Required OSNR versus roll-off coefficient and digital taps from LSB and RSB channels.

Within MIMO-AEQ the sensitivity of LSB and RSB can be dramatically improved when low-expense OPBF is used (corresponding to the black lines and color lines in the region of low roll-off coefficient in Fig. 8). Take the LSB channel to achieve a receiving sensitivity of 19.1 dB as an example, the minimum roll-off coefficient of OPBF is $600\mathrm{dB}/\mathrm{nm}$ without MIMO-AEQ. However, when the MIMO-AEQ with 15 taps is used, the same sensitivity can be achieved by using a low-cost commercial OPBF with a roll-off coefficient of $150\mathrm{dB}/\mathrm{nm}$. Even if the taps are reduced to 10, the same sensitivity can be achieved by a $200\mathrm{dB}/\mathrm{nm}$ OPBF. Therefore, the application of MIMO-AEQ greatly reduces the requirement of OPBF in the ASCR system.

Slightly increasing the number of digital filter taps of MIMO-AEQ can be achieved easily by utilizing more DSP computational resources. However, increasing the roll-off coefficient of OPBF means a complex manufacturing technology and a substantial increase in cost. Therefore, the design of the ASCR system should give priority to optimizing the performance of MIMO-AEQ. It can be seen from Fig. 8 that after the number of taps of the MIMO-AEQ filter reaches 10, the continuous increase in the number of taps no longer significantly improves the sensitivity performance. Therefore, to minimize the excessive waste of DSP computational resources, the number of taps of the digital filter is selected around 10. At this point, the ASCR system can achieve sufficient performance when the roll-off coefficient of OPBF reaches $200\mathrm{dB}/\mathrm{nm}$.

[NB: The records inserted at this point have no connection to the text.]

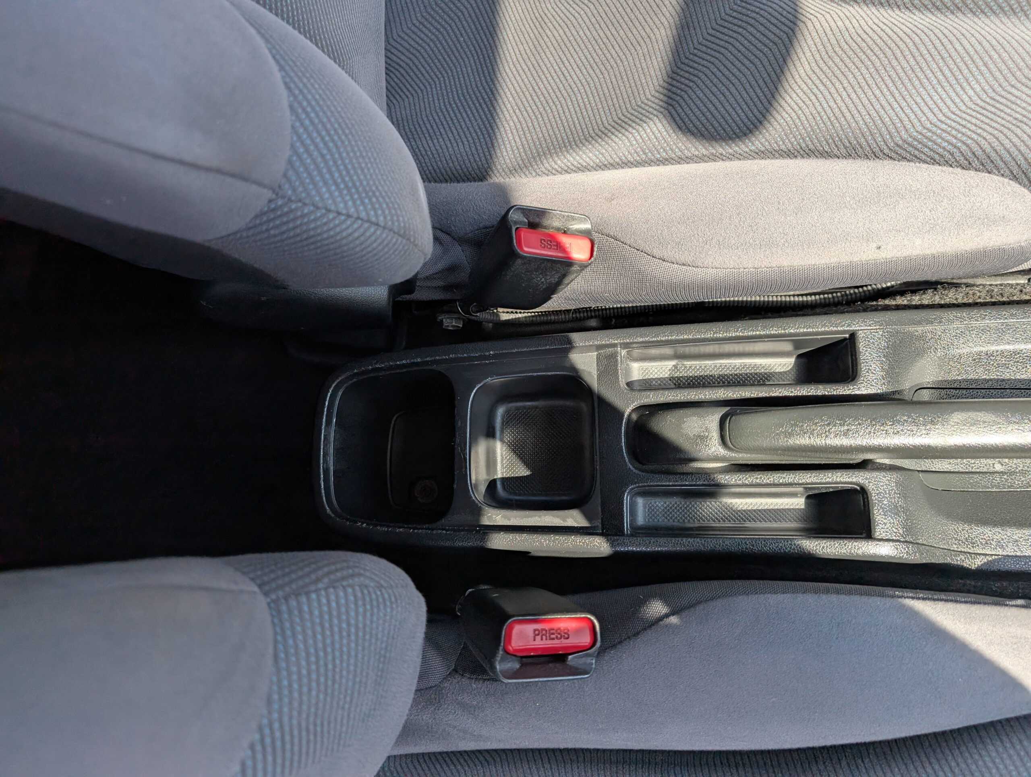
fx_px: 716
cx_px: 516
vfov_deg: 56.9
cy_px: 388
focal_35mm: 24
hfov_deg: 71.5
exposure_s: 1/228
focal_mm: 6.9
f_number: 1.68
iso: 22
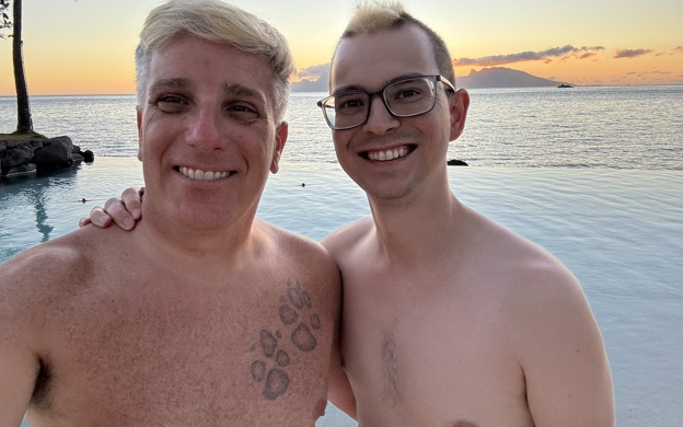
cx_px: 336
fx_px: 465
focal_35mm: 25
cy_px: 203
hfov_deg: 72.5
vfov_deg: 49.3
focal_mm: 2.69
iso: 25
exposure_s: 1/219
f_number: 1.9
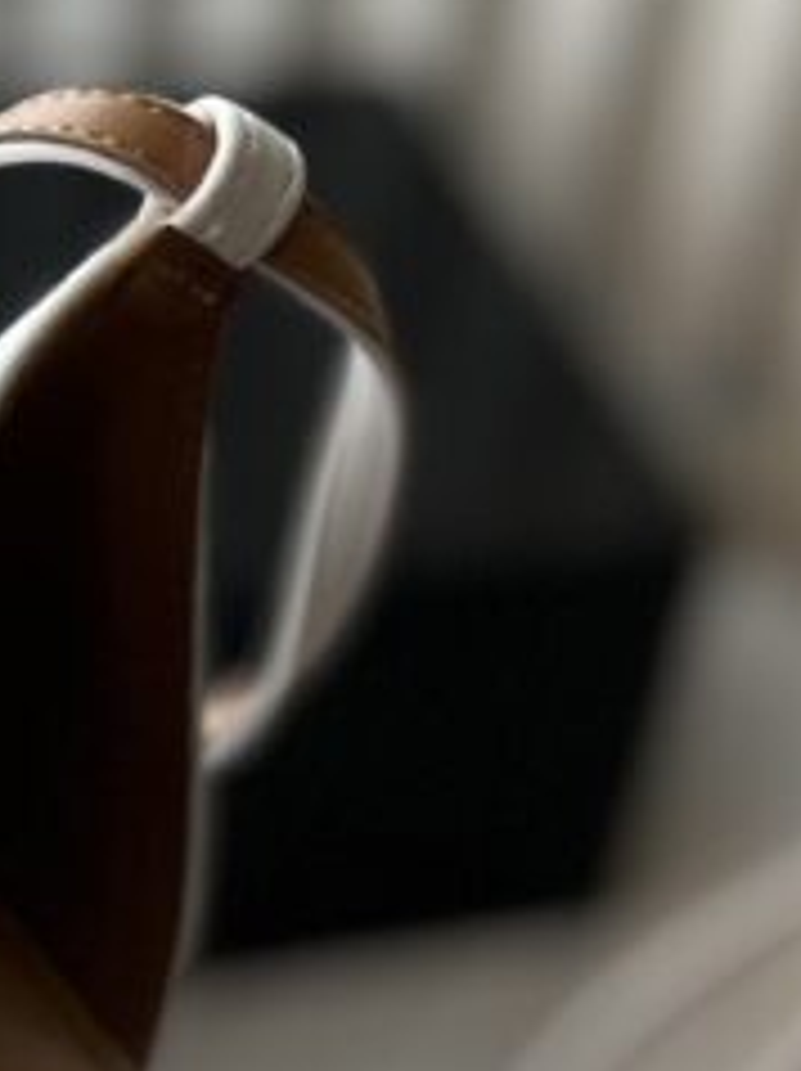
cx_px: 410
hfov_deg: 14.5
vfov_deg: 18.3
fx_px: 3153
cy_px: 1276
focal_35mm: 102
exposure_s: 1/224
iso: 40
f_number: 1.5
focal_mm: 5.7
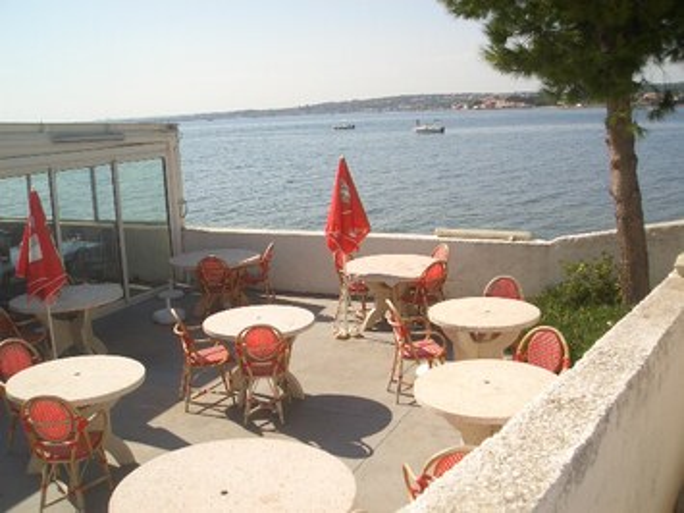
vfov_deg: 39.6
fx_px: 711
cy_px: 256
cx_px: 342
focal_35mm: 36
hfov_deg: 51.4
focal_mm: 4.8
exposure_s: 1/640
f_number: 4
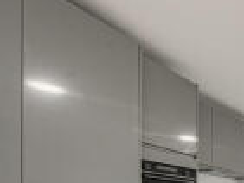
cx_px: 329
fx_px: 275
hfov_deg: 32.9
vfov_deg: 31.4
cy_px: 215
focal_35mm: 39
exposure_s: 1/13
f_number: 9
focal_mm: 12
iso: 320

On the other hand, due to the manufacturing accuracy of commercial low-cost OBPF, there is usually a center wavelength ($<0.01\mathrm{nm}$) and 3 dB-band-pass width ($\sim \mathrm{GHz}$) deviation. However, the ASCR system uses OBPF to accurately separate the LSB and RSB signals, so the bandwidth deviation and wavelength deviation of OBPF will affect the reception of TSSB signals. Toward 2 dB sensitivity degradation to the theoretical limit,^32,33 the OBPF deviation tolerance of the ASCR, which is shown in Fig. 9, is obtained by the RSB channel (relatively poor performance) under the typical roll-off coefficients of 100 and $500\mathrm{dB}/\mathrm{nm}$, respectively. $\mathrm{\Delta }f$ is the offset of the right edge of the trapezoidal OBPF relative to the signal center of TSSB. It can be seen that, while the width of the guard band is the same, although the OBPF with a low roll-off coefficient obtains poor optimal performance, its robustness is better as the blue area in the corresponding figure is larger. When the guard bandwidth is 5 GHz, the tolerance range of commercial low-cost OBPF for the ASCR is 8 GHz, which is better than that of 7 GHz when using high-performance OBPF. Above all, the ASCR can achieve a better balance in spectral efficiency, sensitivity performance, computational complexity, and system cost when the guard band is 5 GHz, the number of MIMO-AEQ taps is 10, and the roll-off coefficient of OPBF is around $200\mathrm{dB}/\mathrm{nm}$. With better robustness, the ASCR can still achieve good performance when using commercial optical filters at a low cost.

Fig. 9

BER degradation versus guard band and frequency offset under the (a) $100\mathrm{dB}/\mathrm{nm}$ and (b) $500\mathrm{dB}/\mathrm{nm}$ roll-off coefficient.

6.

Conclusion

In summary, we design an ASCR based on a TSSB signal, and the FRA only requires one Hilbert operation, avoiding the nonlinear mathematical operation and the digital up-sampling. The power consumption of the proposed receiver can be reduced by 79.83% in the part of optical field reconstruction and dispersion compensation compared to the ADD receiver. Simulation and experiment results show that the average optical science noise ratio (OSNR) penalty of the proposed receiver is only 2 and 4 dB to the theoretical limit, respectively. With better robustness, the ASCR also has a good balance between spectral efficiency, computational complexity, and optical filter cost. The optimal design indicates that the guard band is 5 GHz, the number of MIMO-AEQ taps is 10, and the roll-off coefficient of OPBF is around $200\mathrm{dB}/\mathrm{nm}$ can help the proposed receiver achieve satisfactory sensitivity.